+++ PROVIDED INFORMATION

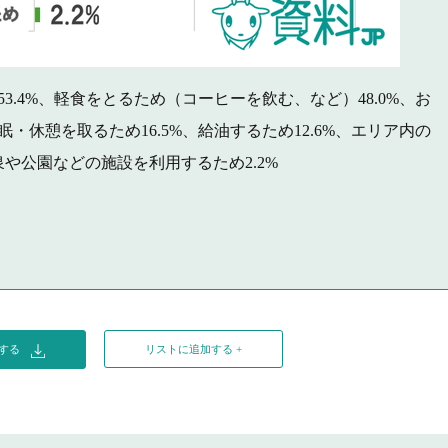
53.4%、軽食をとるため（コーヒーを飲む、など）48.0%、お
眠・休憩を取るため16.5%、給油するため12.6%、エリア内の
泉や公園などの施設を利用するため2.2%
ドする
リストに追加する +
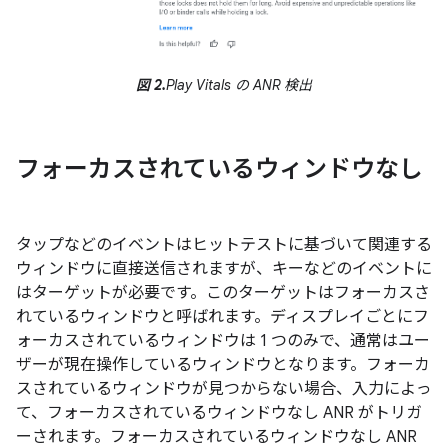
図 2.
Play Vitals の ANR 検出
フォーカスされているウィンドウなし
タップなどのイベントはヒットテストに基づいて関連する
ウィンドウに直接送信されますが、キーなどのイベントに
はターゲットが必要です。このターゲットはフォーカスさ
れているウィンドウ
と呼ばれます。ディスプレイごとにフ
ォーカスされているウィンドウは 1 つのみで、通常はユー
ザーが現在操作しているウィンドウとなります。フォーカ
スされているウィンドウが見つからない場合、入力によっ
て、フォーカスされているウィンドウなし ANR
がトリガ
ーされます。フォーカスされているウィンドウなし ANR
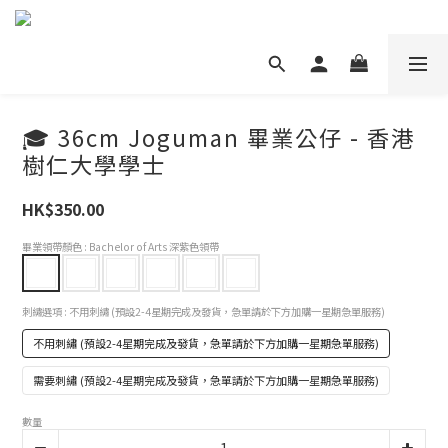
🎓 36cm Joguman 畢業公仔 - 香港
樹仁大學學士
HK$350.00
畢業領帶顏色
: Bachelor of Arts 深紫色領帶
刺繡選項
: 不用刺繡 (預設2-4星期完成及發貨，急單請於下方加購一星期急單服務)
不用刺繡 (預設2-4星期完成及發貨，急單請於下方加購一星期急單服務)
需要刺繡 (預設2-4星期完成及發貨，急單請於下方加購一星期急單服務)
數量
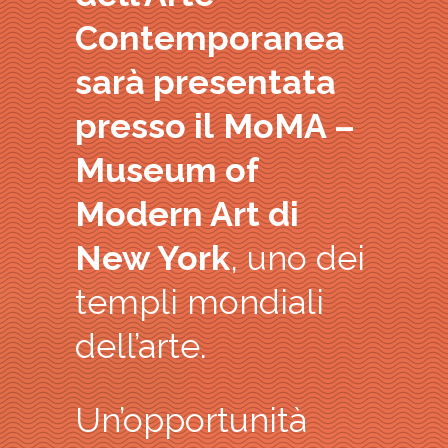
Contemporanea
sarà presentata
presso il
MoMA –
Museum of
Modern Art di
New York
, uno dei
templi mondiali
dell’arte.
Un’opportunità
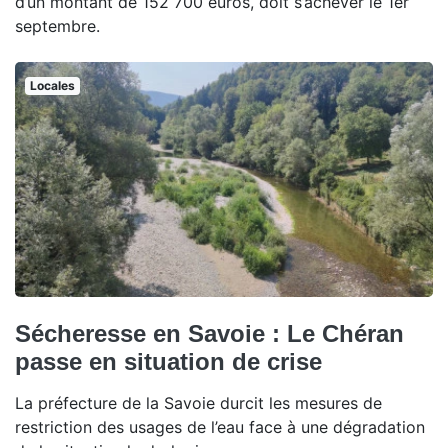
d’un montant de 152 700 euros, doit s’achever le 1er
septembre.
Locales
Sécheresse en Savoie : Le Chéran
passe en situation de crise
La préfecture de la Savoie durcit les mesures de
restriction des usages de l’eau face à une dégradation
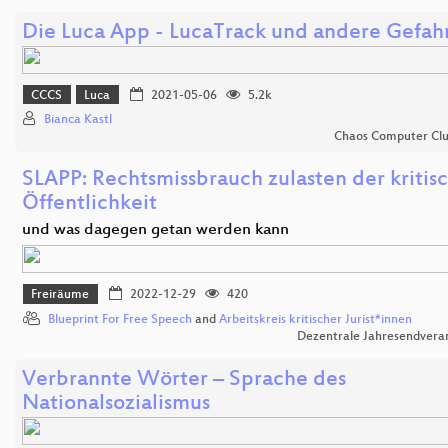
Die Luca App - LucaTrack und andere Gefah
CCCS
Luca
2021-05-06
5.2k
Bianca Kastl
Chaos Computer Clu
SLAPP: Rechtsmissbrauch zulasten der kritis
Öffentlichkeit
und was dagegen getan werden kann
Freiräume
2022-12-29
420
Blueprint For Free Speech
and
Arbeitskreis kritischer Jurist*innen
Dezentrale Jahresendvera
Verbrannte Wörter – Sprache des
Nationalsozialismus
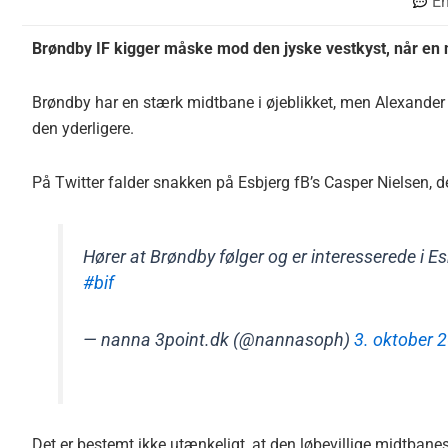
E
Brøndby IF kigger måske mod den jyske vestkyst, når en ny
Brøndby har en stærk midtbane i øjeblikket, men Alexander 
den yderligere.
På Twitter falder snakken på Esbjerg fB’s Casper Nielsen,
Hører at Brøndby følger og er interesserede i E
#bif
— nanna 3point.dk (@nannasoph)
3. oktober 
Det er bestemt ikke utænkeligt, at den løbevillige midtbanespi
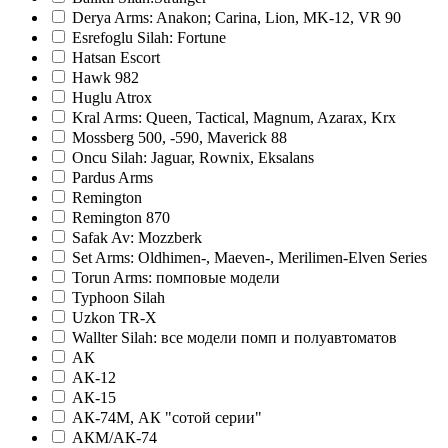
Derya Arms: Anakon; Carina, Lion, MK-12, VR 90
Esrefoglu Silah: Fortune
Hatsan Escort
Hawk 982
Huglu Atrox
Kral Arms: Queen, Tactical, Magnum, Azarax, Krx
Mossberg 500, -590, Maverick 88
Oncu Silah: Jaguar, Rownix, Eksalans
Pardus Arms
Remington
Remington 870
Safak Av: Mozzberk
Set Arms: Oldhimen-, Maeven-, Merilimen-Elven Series
Torun Arms: помповые модели
Typhoon Silah
Uzkon TR-X
Wallter Silah: все модели помп и полуавтоматов
АК
АК-12
АК-15
АК-74М, АК "сотой серии"
АКМ/АК-74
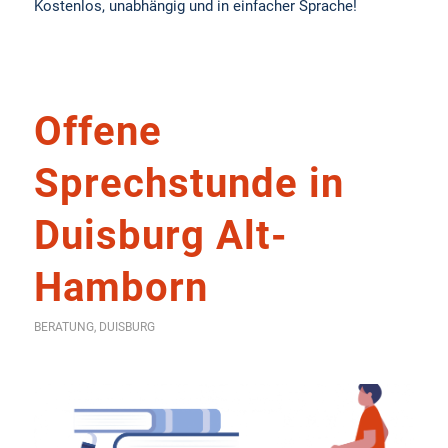
Kostenlos, unabhängig und in einfacher Sprache!
Offene
Sprechstunde in
Duisburg Alt-
Hamborn
BERATUNG
,
DUISBURG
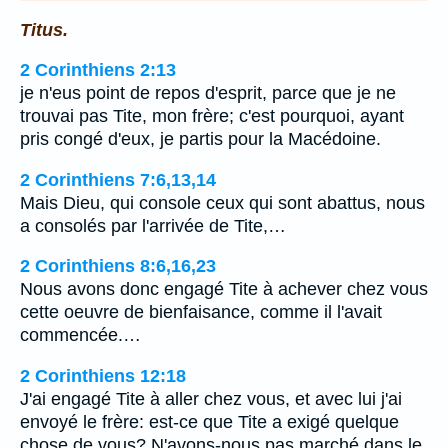
Titus.
2 Corinthiens 2:13
je n'eus point de repos d'esprit, parce que je ne
trouvai pas Tite, mon frère; c'est pourquoi, ayant
pris congé d'eux, je partis pour la Macédoine.
2 Corinthiens 7:6,13,14
Mais Dieu, qui console ceux qui sont abattus, nous
a consolés par l'arrivée de Tite,…
2 Corinthiens 8:6,16,23
Nous avons donc engagé Tite à achever chez vous
cette oeuvre de bienfaisance, comme il l'avait
commencée.…
2 Corinthiens 12:18
J'ai engagé Tite à aller chez vous, et avec lui j'ai
envoyé le frère: est-ce que Tite a exigé quelque
chose de vous? N'avons-nous pas marché dans le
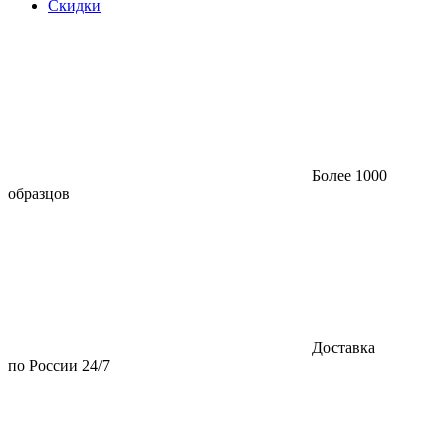
Скидки
Более 1000
образцов
Доставка
по России 24/7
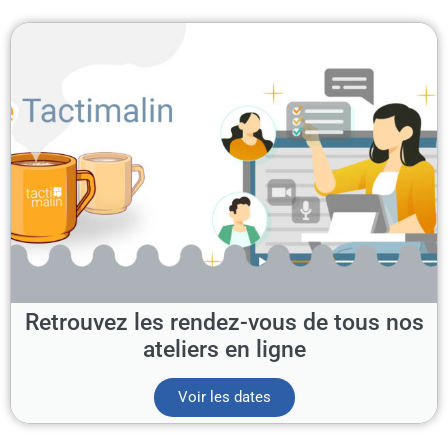
Retrouvez les rendez-vous de tous nos
ateliers en ligne
Voir les dates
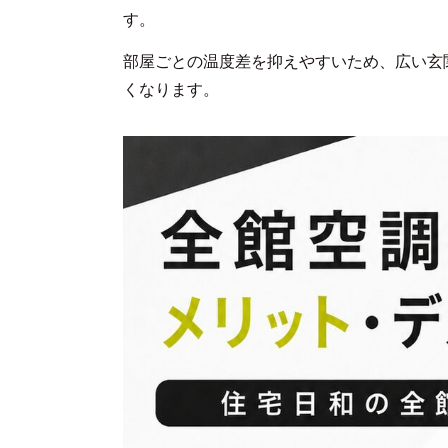
す。
部屋ごとの温度差を抑えやすいため、広い玄
くなります。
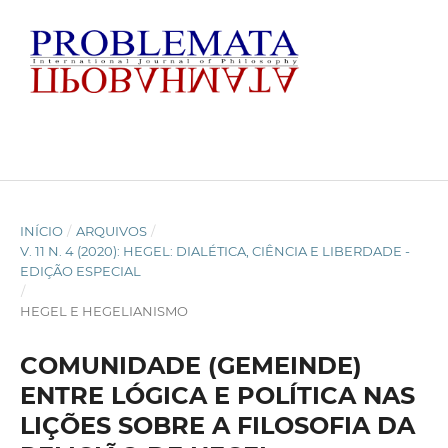
INÍCIO
/
ARQUIVOS
/
V. 11 N. 4 (2020): HEGEL: DIALÉTICA, CIÊNCIA E LIBERDADE -
EDIÇÃO ESPECIAL
/
HEGEL E HEGELIANISMO
COMUNIDADE (GEMEINDE)
ENTRE LÓGICA E POLÍTICA NAS
LIÇÕES SOBRE A FILOSOFIA DA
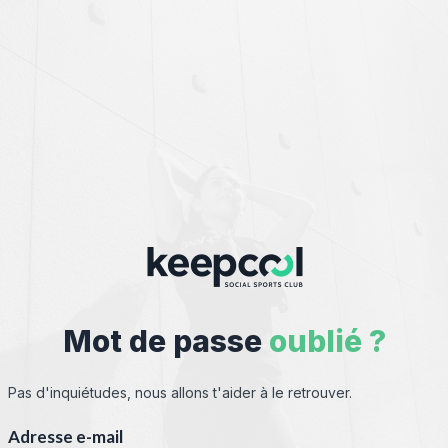
Mot de passe
oublié ?
Pas d'inquiétudes, nous allons t'aider à le retrouver.
Adresse e-mail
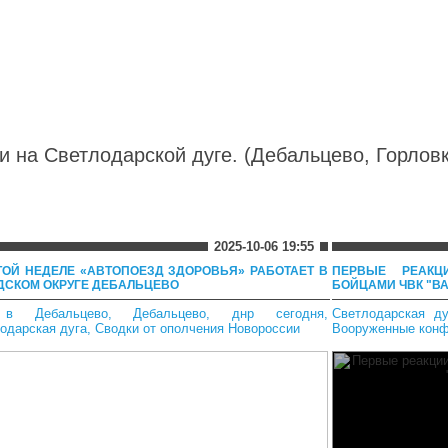
и на Светлодарской дуге. (Дебальцево, Горловк
2025-10-06 19:55
ТОЙ НЕДЕЛЕ «АВТОПОЕЗД ЗДОРОВЬЯ» РАБОТАЕТ В
ПЕРВЫЕ РЕАКЦ
ДСКОМ ОКРУГЕ ДЕБАЛЬЦЕВО
БОЙЦАМИ ЧВК "ВА
в Дебальцево
,
Дебальцево
,
днр сегодня
,
Светлодарская ду
одарская дуга
,
Сводки от ополчения Новороссии
Вооруженные кон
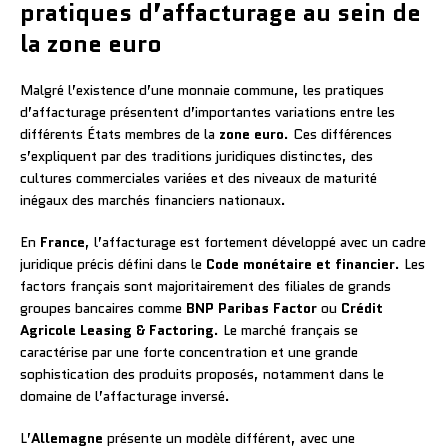
pratiques d’affacturage au sein de
la zone euro
Malgré l’existence d’une monnaie commune, les pratiques
d’affacturage présentent d’importantes variations entre les
différents États membres de la
zone euro
. Ces différences
s’expliquent par des traditions juridiques distinctes, des
cultures commerciales variées et des niveaux de maturité
inégaux des marchés financiers nationaux.
En
France
, l’affacturage est fortement développé avec un cadre
juridique précis défini dans le
Code monétaire et financier
. Les
factors français sont majoritairement des filiales de grands
groupes bancaires comme
BNP Paribas Factor
ou
Crédit
Agricole Leasing & Factoring
. Le marché français se
caractérise par une forte concentration et une grande
sophistication des produits proposés, notamment dans le
domaine de l’affacturage inversé.
L’
Allemagne
présente un modèle différent, avec une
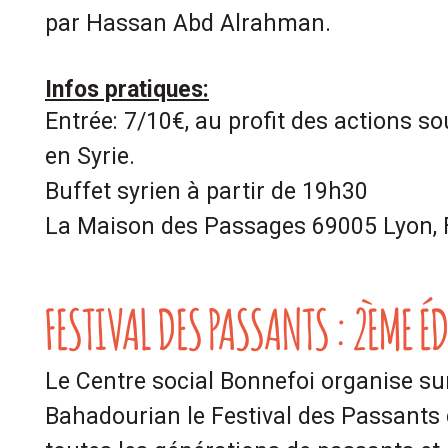
par Hassan Abd Alrahman.
Infos pratiques:
Entrée: 7/10€, au profit des actions 
en Syrie.
Buffet syrien à partir de 19h30
La Maison des Passages 69005 Lyon, 
FESTIVAL DES PASSANTS : 2ÈME É
Le Centre social Bonnefoi organise sur
Bahadourian le Festival des Passant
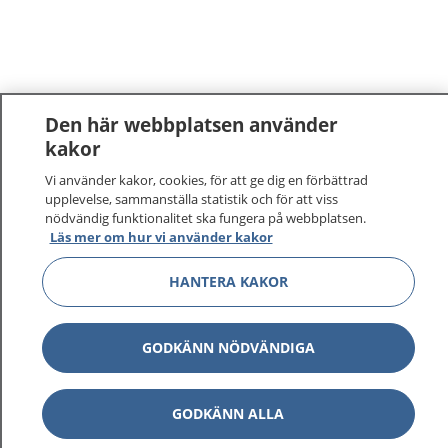
Den här webbplatsen använder
kakor
1177
–
tryggt om din hälsa och vård
Vi använder kakor, cookies, för att ge dig en förbättrad
upplevelse, sammanställa statistik och för att viss
nödvändig funktionalitet ska fungera på webbplatsen.
På 1177.se får du råd om hälsa och information om
Läs mer om hur vi använder kakor
sjukdomar och vilka mottagningar du kan kontakta.
Logga in för att läsa din journal och göra dina
HANTERA KAKOR
vårdärenden. Ring telefonnummer 1177 för
sjukvårdsrådgivning dygnet runt.
1177 ger dig råd när du vill må bättre.
GODKÄNN NÖDVÄNDIGA
GODKÄNN ALLA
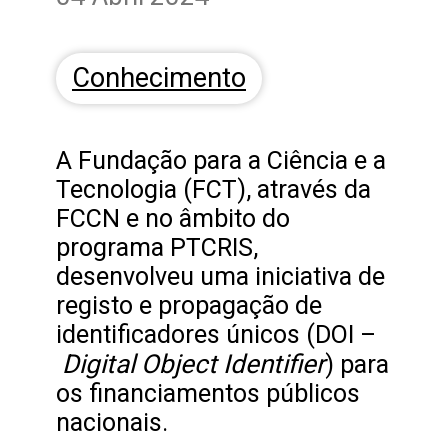
Conhecimento
A Fundação para a Ciência e a
Tecnologia (FCT), através da
FCCN e no âmbito do
programa PTCRIS,
desenvolveu uma iniciativa de
registo e propagação de
identificadores únicos (DOI –
Digital Object Identifier
) para
os financiamentos públicos
nacionais.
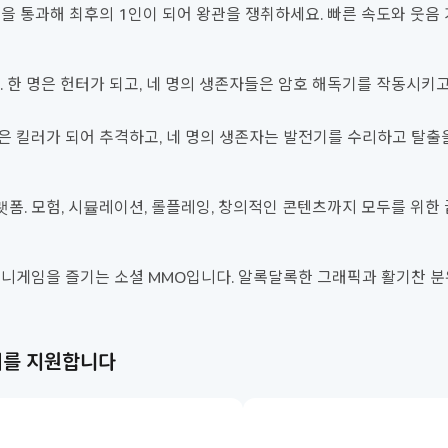
애물을 통과해 최후의 1인이 되어 왕관을 쟁취하세요. 빠른 속도와 웃음
 한 명은 헌터가 되고, 네 명의 생존자들은 암호 해독기를 작동시키고
 명은 킬러가 되어 추격하고, 네 명의 생존자는 발전기를 수리하고 탈출
랫폼. 모험, 시뮬레이션, 롤플레잉, 창의적인 콘텐츠까지 모두를 위한
, 미니게임을 즐기는 소셜 MMO입니다. 알록달록한 그래픽과 활기찬 분
기기를 지원합니다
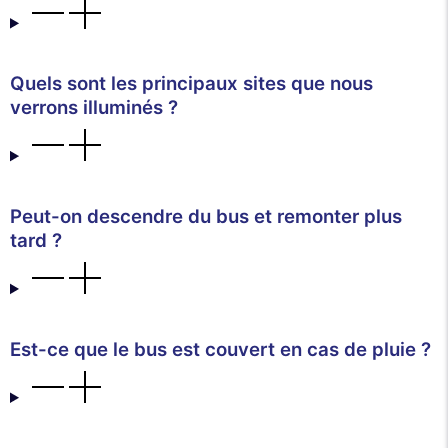
Quels sont les principaux sites que nous
verrons illuminés ?
Peut-on descendre du bus et remonter plus
tard ?
Est-ce que le bus est couvert en cas de pluie ?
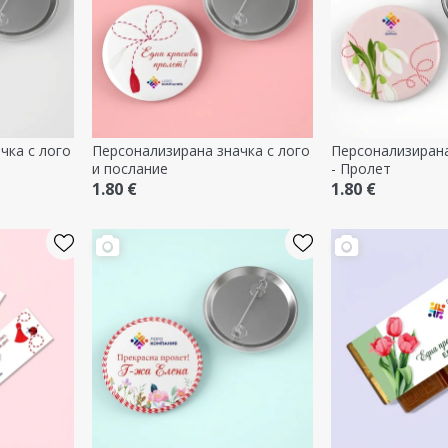
чка с лого
Персонализирана значка с лого
Персонализирана
и послание
- Пролет
1.80 €
1.80 €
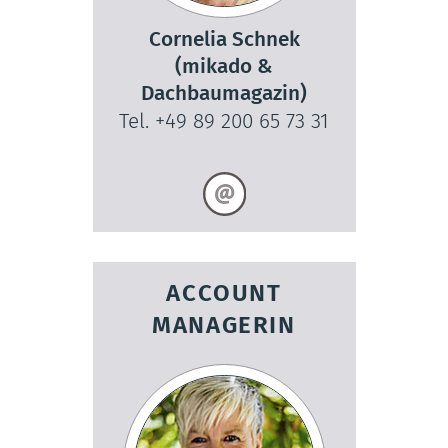
Cornelia Schnek
(mikado &
Dachbaumagazin)
Tel. +49 89 200 65 73 31
ACCOUNT
MANAGERIN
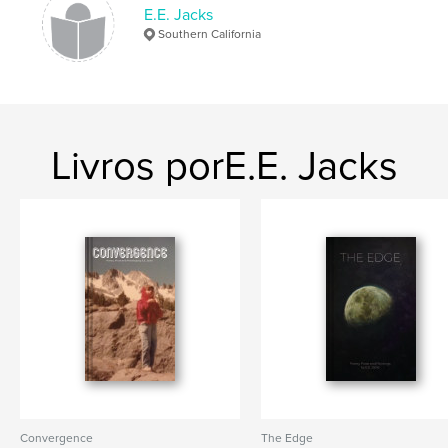
E.E. Jacks
Southern California
Livros porE.E. Jacks
Convergence
The Edge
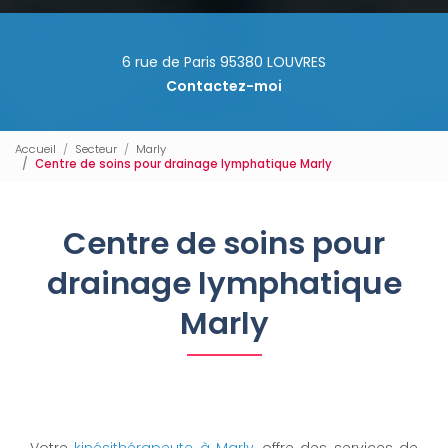
6 rue de Paris 95380 LOUVRES
Contactez-moi
Accueil
Secteur
Marly
Centre de soins pour drainage lymphatique Marly
Centre de soins pour
drainage lymphatique
Marly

++++++

→ PROBLEM TO SOLVE: With the pictures omitted, copy exactly the lines of the listing above starting at the line containing "Remington 870" and ending at the line containing "trouvai pas Tite, mon", both included.

→ ANSWER BOX:
Remington 870
Safak Av: Mozzberk
Set Arms: Oldhimen-, Maeven-, Merilimen-Elven Series
Torun Arms: помповые модели
Typhoon Silah
Uzkon TR-X
Wallter Silah: все модели помп и полуавтоматов
АК
АК-12
АК-15
АК-74М, АК "сотой серии"
АКМ/АК-74
Kostenlos, unabhängig und in einfacher Sprache!
Offene
Sprechstunde in
Duisburg Alt-
Hamborn
BERATUNG
,
DUISBURG
Titus.
2 Corinthiens 2:13
je n'eus point de repos d'esprit, parce que je ne
trouvai pas Tite, mon frère; c'est pourquoi, ayant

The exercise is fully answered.